Activity ::
Reproduce each record exactly, but exclude every picture.
[[ Record set, beginning ]]
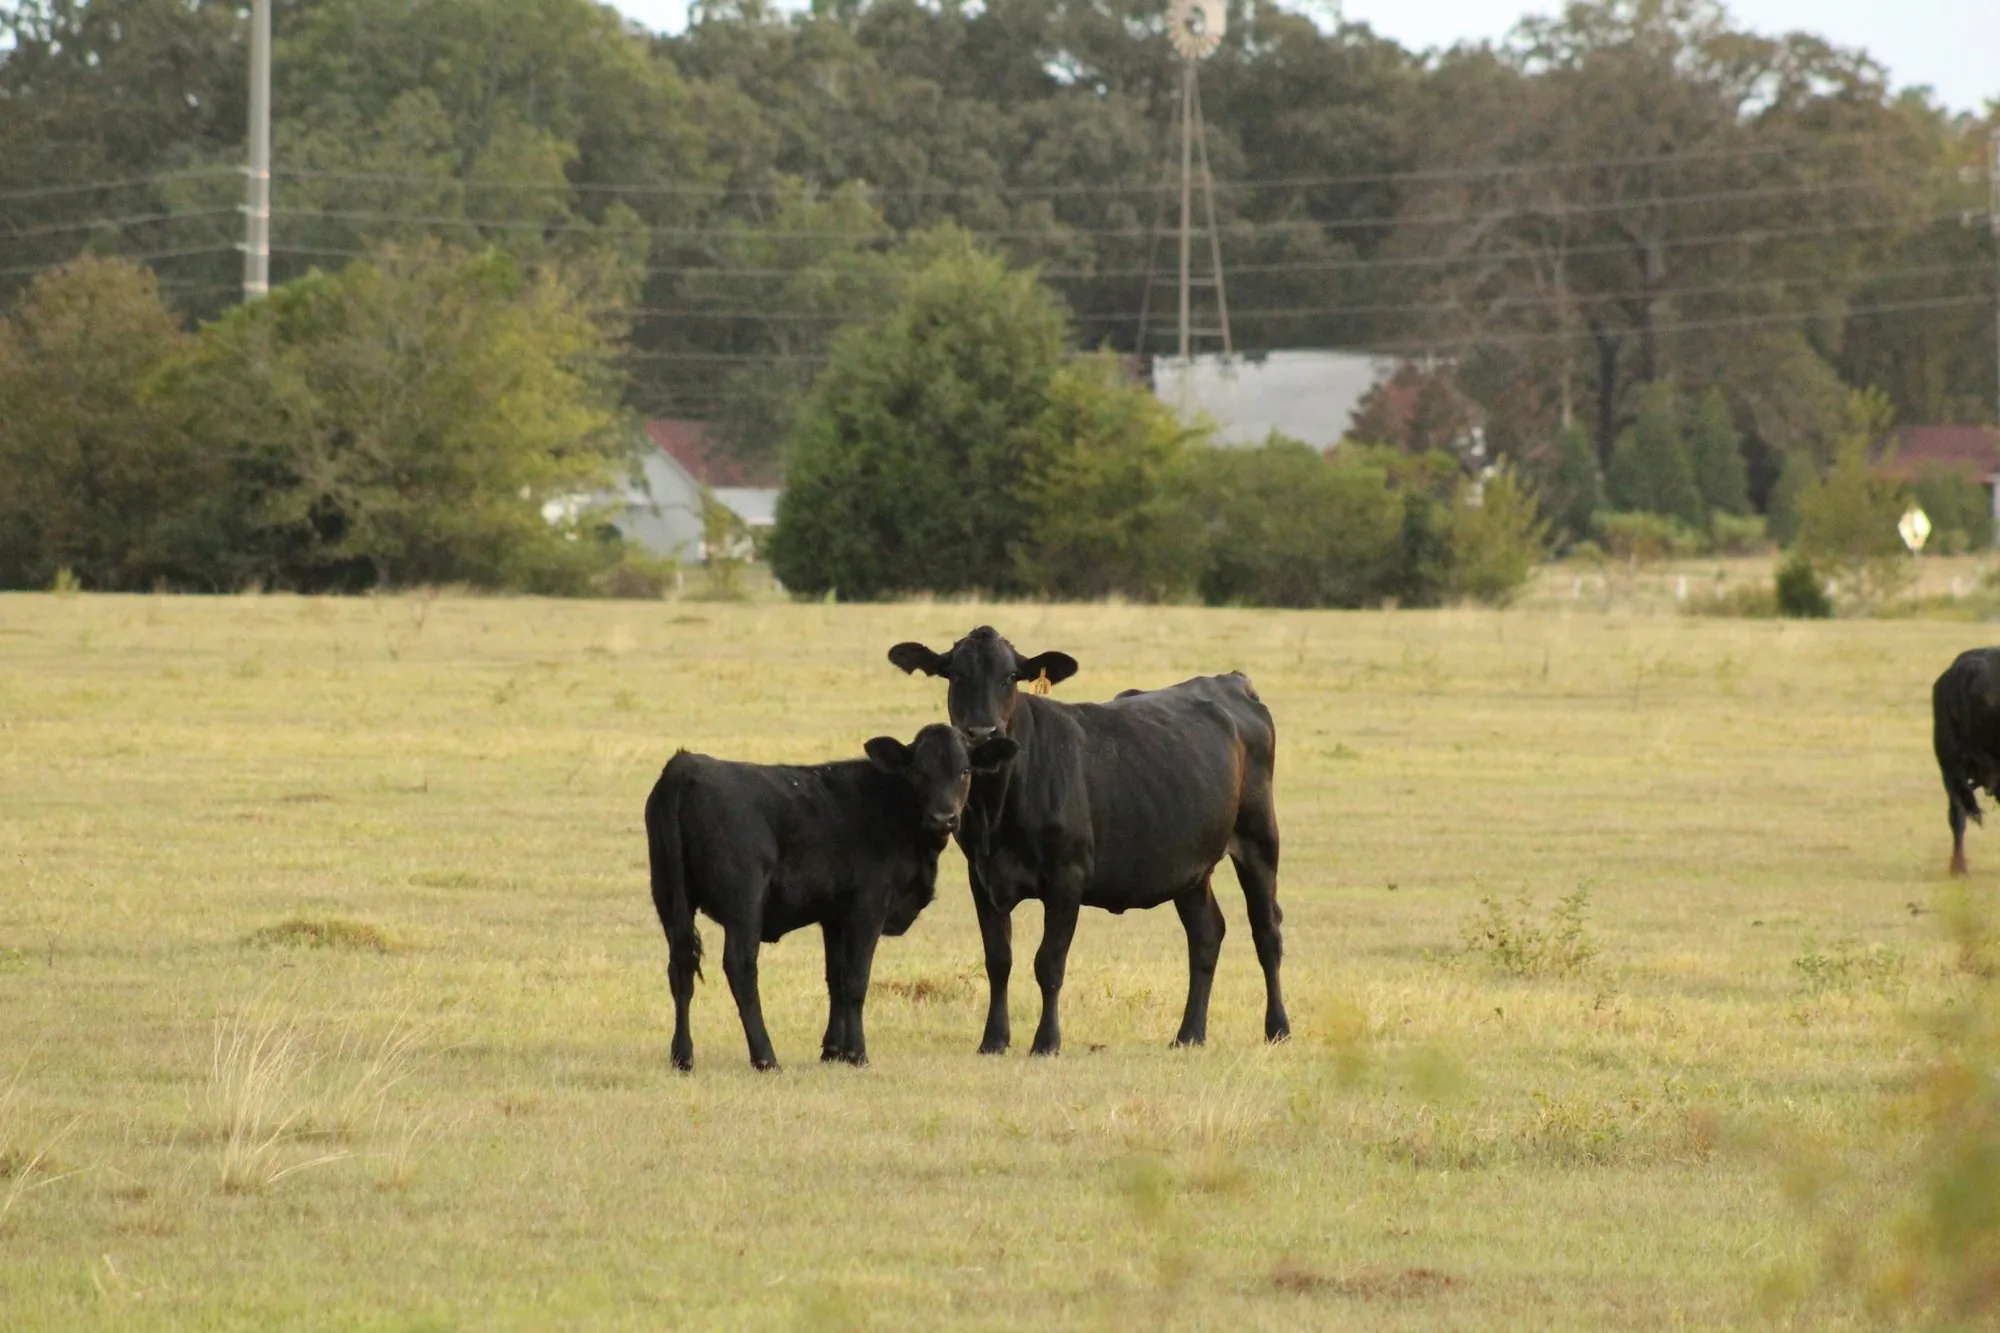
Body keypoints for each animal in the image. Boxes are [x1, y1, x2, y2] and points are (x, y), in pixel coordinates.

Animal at [645, 723, 1016, 1071]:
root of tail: (684, 767)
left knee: (680, 968)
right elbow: (855, 979)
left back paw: (682, 1056)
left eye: (964, 771)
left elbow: (835, 977)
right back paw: (765, 1057)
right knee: (740, 967)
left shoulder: (834, 917)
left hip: (669, 898)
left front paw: (833, 1050)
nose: (944, 818)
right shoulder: (867, 910)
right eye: (917, 771)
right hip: (744, 904)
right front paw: (857, 1053)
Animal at [887, 625, 1289, 1056]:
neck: (998, 809)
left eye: (1010, 677)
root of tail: (1231, 681)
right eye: (956, 674)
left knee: (1266, 931)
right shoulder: (980, 875)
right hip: (1192, 867)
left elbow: (1049, 962)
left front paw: (1046, 1042)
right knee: (1206, 935)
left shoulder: (1068, 876)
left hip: (1259, 838)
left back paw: (1277, 1028)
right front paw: (993, 1040)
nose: (981, 732)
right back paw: (1189, 1034)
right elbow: (998, 960)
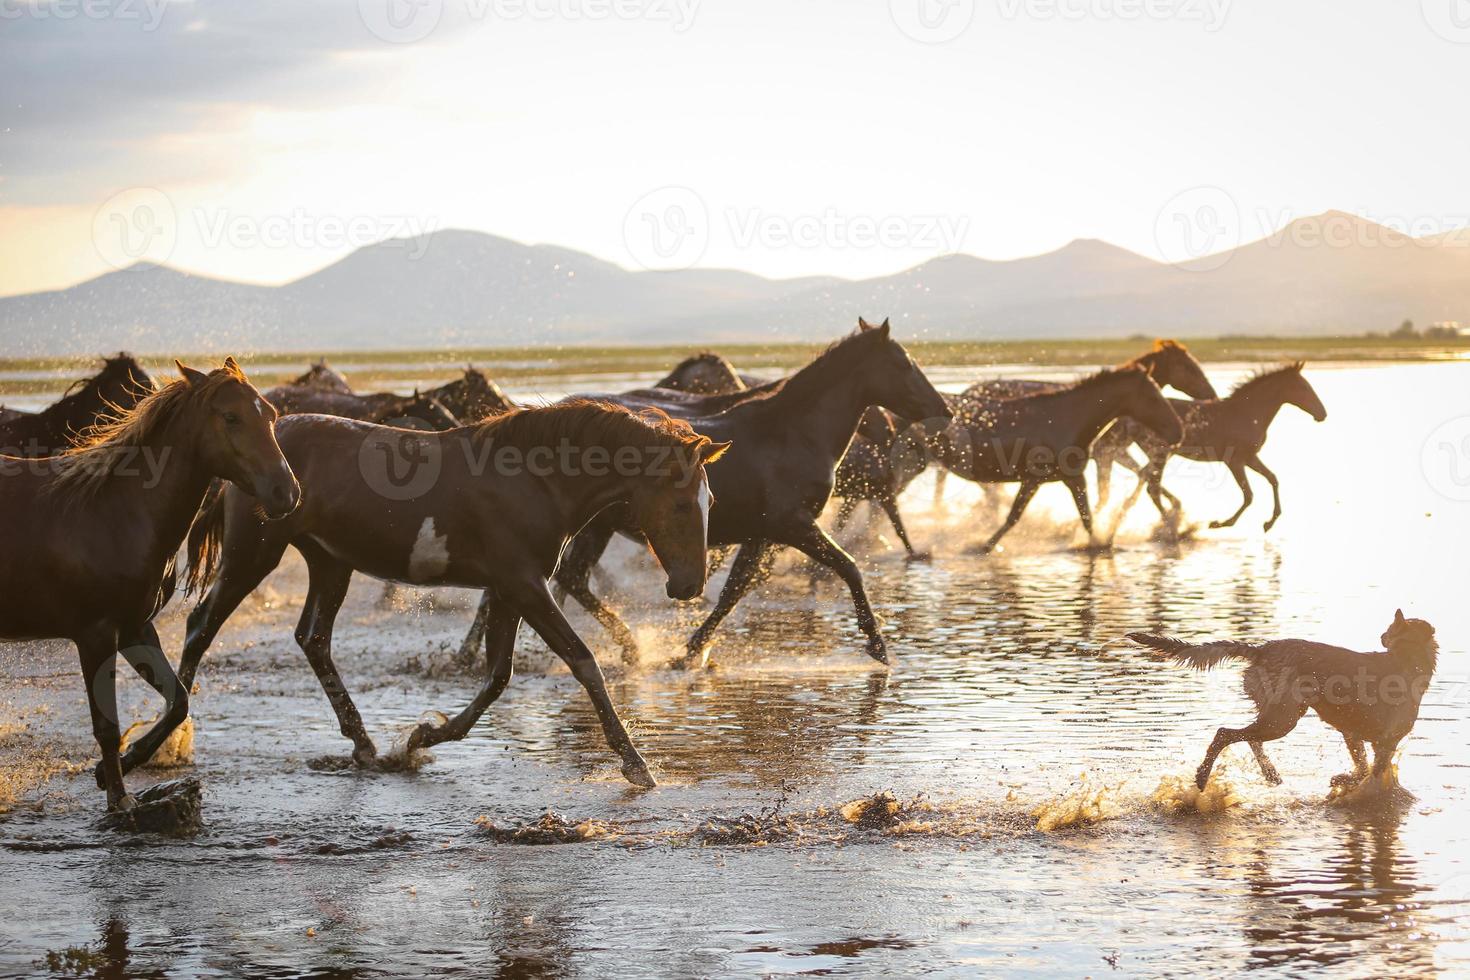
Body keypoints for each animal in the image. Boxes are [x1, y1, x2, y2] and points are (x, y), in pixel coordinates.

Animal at [180, 399, 732, 787]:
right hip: (253, 554)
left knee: (313, 640)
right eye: (681, 504)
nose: (689, 585)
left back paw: (363, 743)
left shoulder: (508, 589)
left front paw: (424, 736)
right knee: (199, 627)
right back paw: (172, 735)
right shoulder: (524, 585)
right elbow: (582, 661)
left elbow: (498, 676)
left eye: (710, 501)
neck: (533, 478)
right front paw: (635, 764)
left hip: (330, 562)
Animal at [523, 320, 946, 667]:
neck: (795, 434)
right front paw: (878, 647)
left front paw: (691, 651)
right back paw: (628, 647)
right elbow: (849, 566)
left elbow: (735, 590)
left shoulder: (764, 535)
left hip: (598, 526)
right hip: (597, 527)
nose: (944, 408)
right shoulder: (793, 524)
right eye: (905, 363)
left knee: (572, 579)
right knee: (572, 578)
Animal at [1123, 362, 1334, 531]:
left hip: (1159, 455)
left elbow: (1273, 479)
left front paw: (1269, 522)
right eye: (1304, 387)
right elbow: (1249, 495)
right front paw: (1220, 523)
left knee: (1147, 479)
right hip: (1161, 453)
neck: (1248, 414)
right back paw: (1171, 530)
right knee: (1152, 487)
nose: (1322, 413)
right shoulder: (1234, 461)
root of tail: (1129, 419)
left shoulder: (1250, 457)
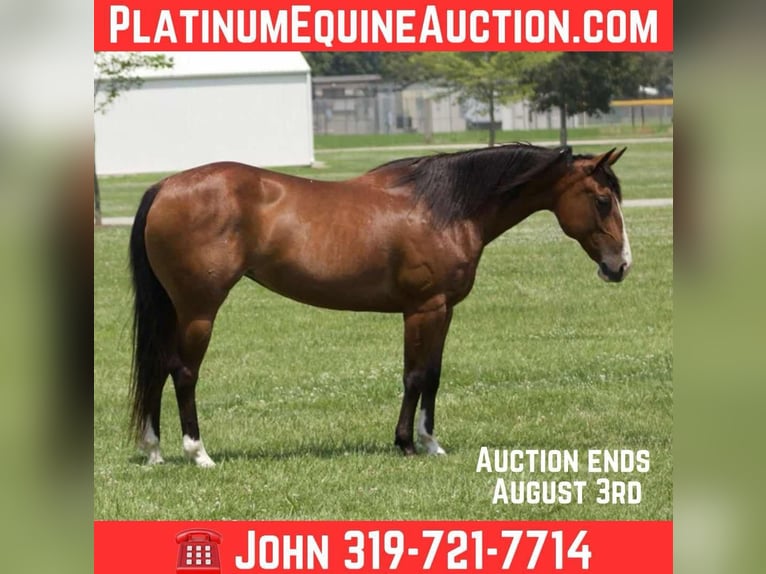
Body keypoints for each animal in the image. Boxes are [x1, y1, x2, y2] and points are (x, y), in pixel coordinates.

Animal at [128, 143, 631, 467]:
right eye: (602, 201)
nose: (620, 266)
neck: (444, 208)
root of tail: (165, 186)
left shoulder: (444, 310)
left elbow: (433, 375)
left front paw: (431, 443)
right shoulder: (423, 309)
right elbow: (415, 376)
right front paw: (407, 443)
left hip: (174, 310)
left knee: (157, 366)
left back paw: (154, 451)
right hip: (198, 310)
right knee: (183, 373)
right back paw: (198, 453)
[[ Record set, end ]]
Your solution ::
Body keypoints for each animal in the image. Boxes are [x1, y1, x2, y2] and points are (x, y), in pixel coordinates.

Animal at [645, 723, 1016, 1071]:
root of tail: (684, 767)
left knee: (680, 968)
right elbow: (855, 979)
left back paw: (682, 1056)
left eye: (964, 771)
left elbow: (835, 977)
right back paw: (765, 1057)
right knee: (740, 967)
left shoulder: (834, 917)
left hip: (669, 898)
left front paw: (833, 1050)
nose: (944, 818)
right shoulder: (867, 910)
right eye: (917, 771)
right hip: (744, 904)
right front paw: (857, 1053)
Animal at [887, 625, 1289, 1056]:
neck: (998, 809)
left eye: (1010, 677)
root of tail: (1231, 681)
right eye: (956, 674)
left knee: (1266, 931)
right shoulder: (980, 875)
right hip: (1192, 867)
left elbow: (1049, 962)
left front paw: (1046, 1042)
right knee: (1206, 935)
left shoulder: (1068, 876)
left hip: (1259, 838)
left back paw: (1277, 1028)
right front paw: (993, 1040)
nose: (981, 732)
right back paw: (1189, 1034)
right elbow: (998, 960)
Body keypoints for each animal in the image. Boxes are [x1, y1, x2, y2] and points are (x, y), in pixel coordinates.

Animal at [180, 399, 732, 787]:
right hip: (253, 554)
left knee: (313, 640)
right eye: (681, 504)
nose: (689, 585)
left back paw: (363, 743)
left shoulder: (508, 589)
left front paw: (424, 736)
right knee: (199, 627)
right back paw: (172, 735)
right shoulder: (524, 585)
right elbow: (582, 661)
left elbow: (498, 676)
left eye: (710, 501)
neck: (533, 478)
right front paw: (635, 764)
left hip: (330, 562)
Animal at [523, 320, 946, 667]:
neck: (795, 434)
right front paw: (878, 647)
left front paw: (691, 651)
right back paw: (628, 647)
right elbow: (849, 566)
left elbow: (735, 590)
left shoulder: (764, 535)
left hip: (598, 526)
right hip: (597, 527)
nose: (944, 408)
right shoulder: (793, 524)
right eye: (905, 363)
left knee: (572, 579)
right knee: (572, 578)
Animal at [1123, 362, 1334, 531]:
left hip: (1159, 455)
left elbow: (1273, 479)
left front paw: (1269, 522)
right eye: (1304, 387)
right elbow: (1249, 495)
right front paw: (1220, 523)
left knee: (1147, 479)
right hip: (1161, 453)
neck: (1248, 414)
right back paw: (1171, 530)
right knee: (1152, 487)
nose: (1322, 413)
right shoulder: (1234, 461)
root of tail: (1129, 419)
left shoulder: (1250, 457)
Body keypoints for each animal in the image. Boxes are [x1, y1, x2, y2] and points are (x, y), in pixel coordinates.

Animal at [128, 143, 631, 467]:
right eye: (602, 201)
nose: (620, 266)
neck: (444, 208)
root of tail: (165, 186)
left shoulder: (444, 310)
left elbow: (433, 375)
left front paw: (431, 443)
right shoulder: (423, 309)
right elbow: (415, 376)
right front paw: (407, 443)
left hip: (174, 310)
left knee: (157, 366)
left back paw: (154, 451)
right hip: (198, 310)
right knee: (183, 373)
right back paw: (198, 453)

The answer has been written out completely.